PASSAGE SHOWN:
If you’ve ever tried to learn a new language, you probably know that languages are hard. There are lots of weird rules (i.e. grammar) and there are even more exceptions to those rules. Language also changes depending on the context. For example, the language used in academic papers is very different from tweets. So given a corpus (the technical term for a bunch of data such as documents) we want to learn how language is used within that set of documents. A document could be a tweet, an academic paper, an email etc. It’s nearly impossible to code all of the grammatical rules ahead of time, so we try to use NLP techniques to model language as it’s used in that corpus. The goal of this is not to relearn grammar, but give a better footing for the task that we really care about (e.g. sentiment analysis).
A common practice in many NLP tasks is to use a language model which lets us learn how specific words are used in a corpus. For example, words such as “the” or “and” occur much more frequently than say “lagniappe”. To train a language model, we take a bunch of text and then try to predict the next word. If we have the sentence “I have a golden retriever and she is the best” we want to use the previous words to predict the next word.
- Given “I”, predict “have”
- Given [“I”, “have”], predict “a”
- Given [“I”, “have”, “a”], predict “golden”

MATERIAL PROVIDED:
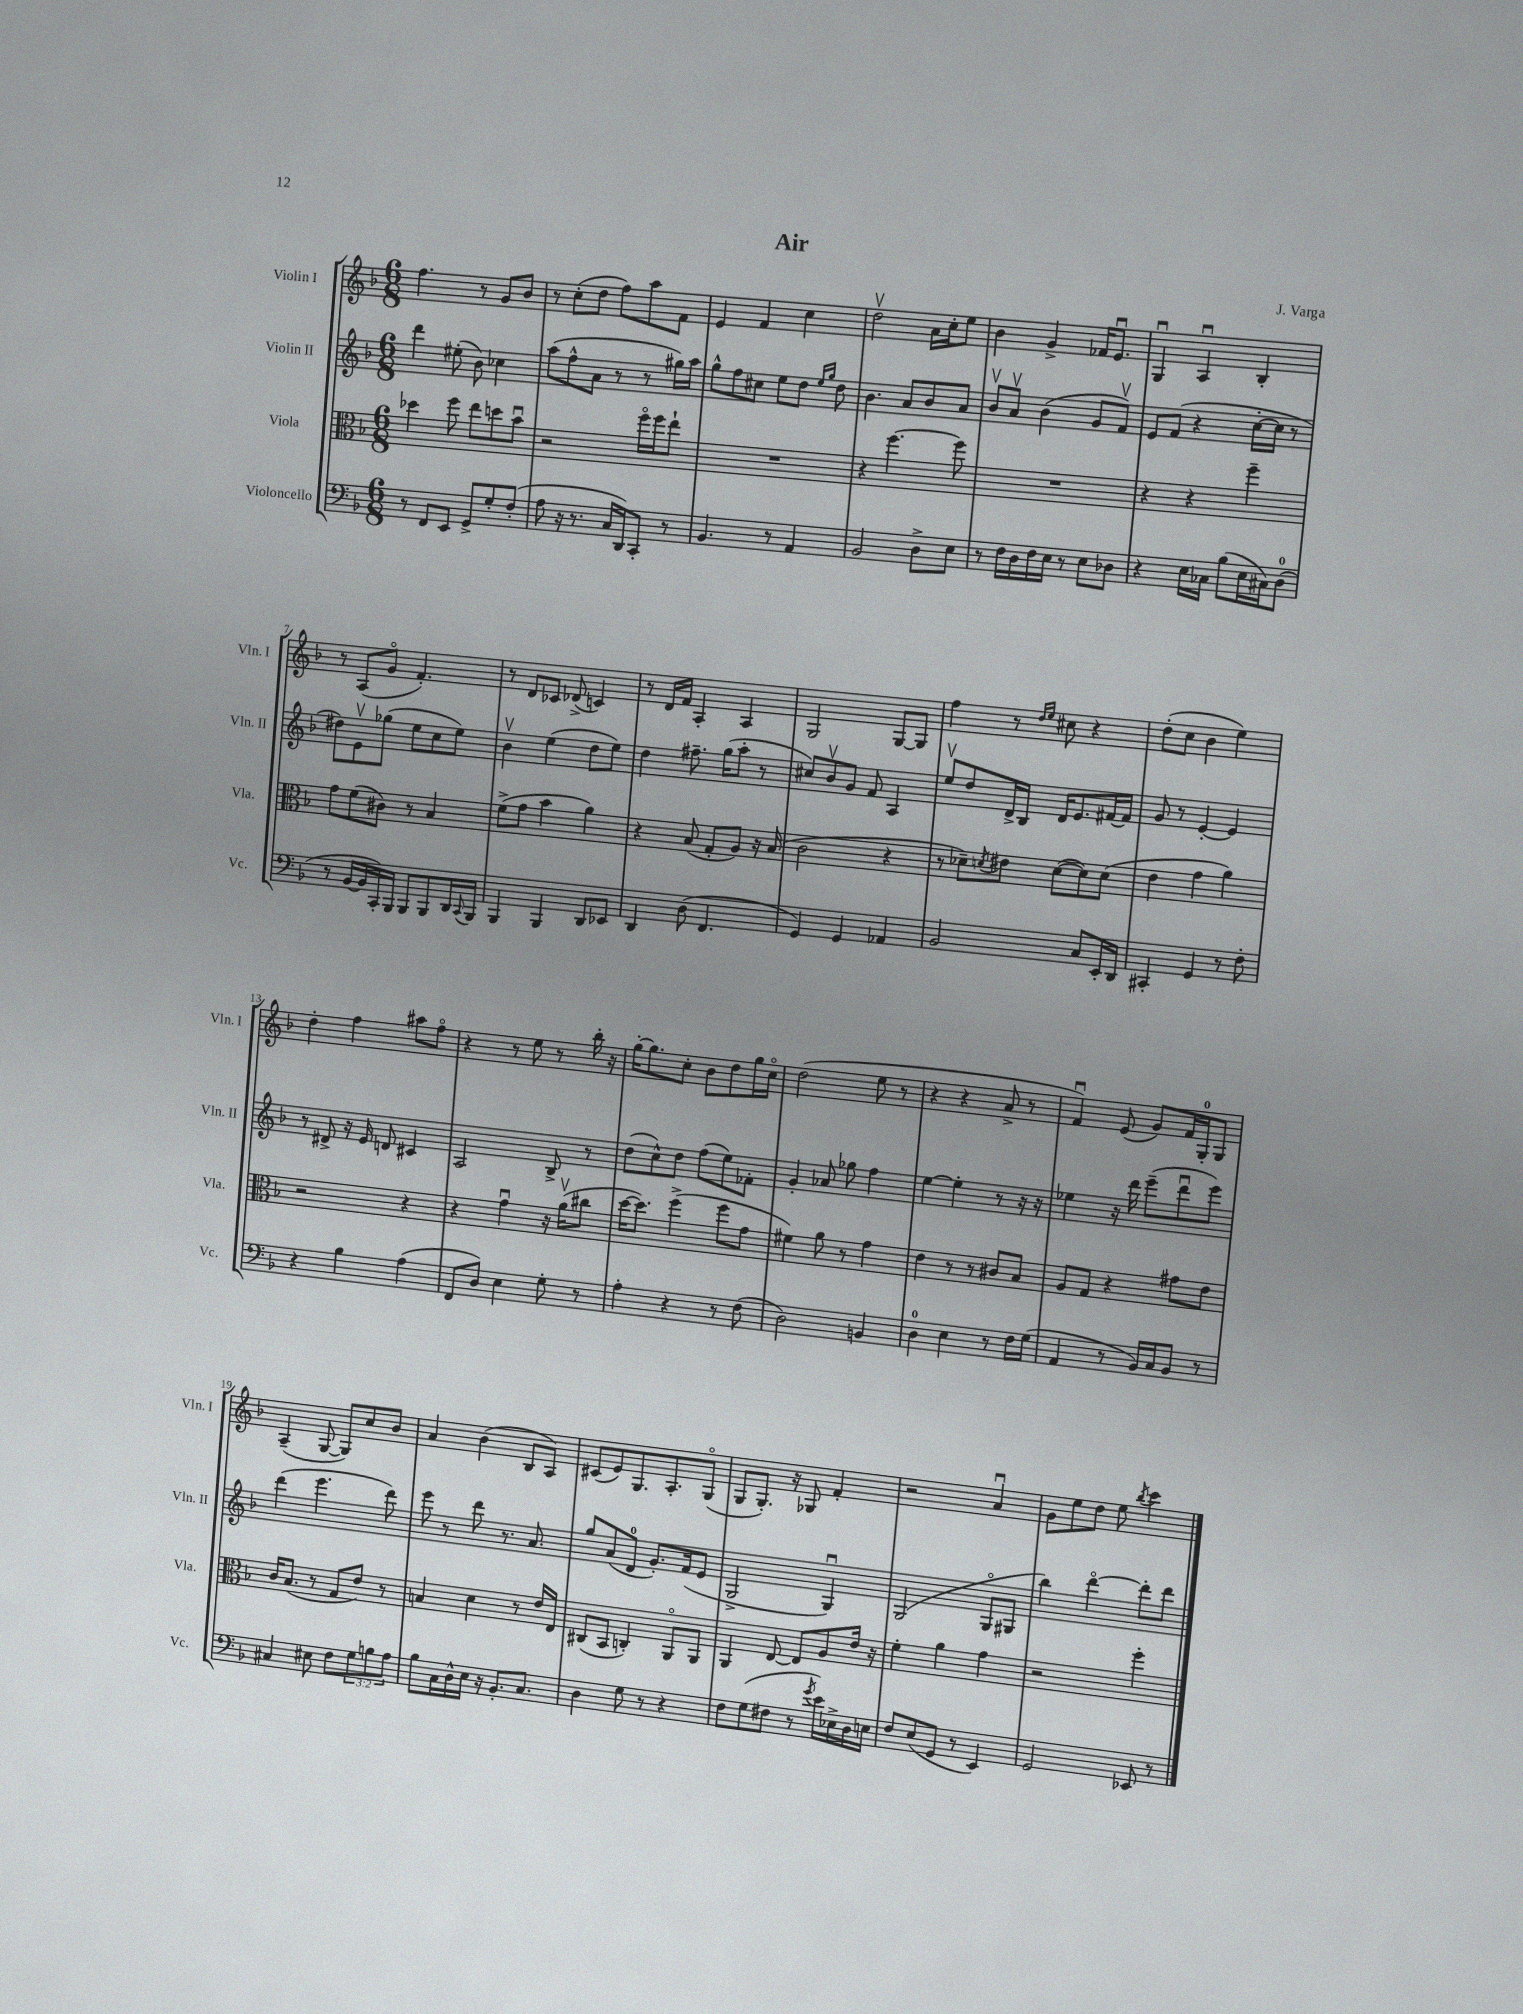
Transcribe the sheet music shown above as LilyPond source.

YOUR INSTRUCTIONS:
Do these three statements agree with the passage on language models? Answer yes or no for each and quote the deciding words from the passage: 1. Coding every grammatical rule in advance is nearly impossible. 2. The aim of modeling language in a corpus is to relearn grammar. 3. A language model is trained by trying to predict the next word.

ANSWER TO THE TASK:
1. Yes: "It’s nearly impossible to code all of the grammatical rules ahead of time"
2. No: "The goal of this is not to relearn grammar"
3. Yes: "To train a language model, we take a bunch of text and then try to predict the next word."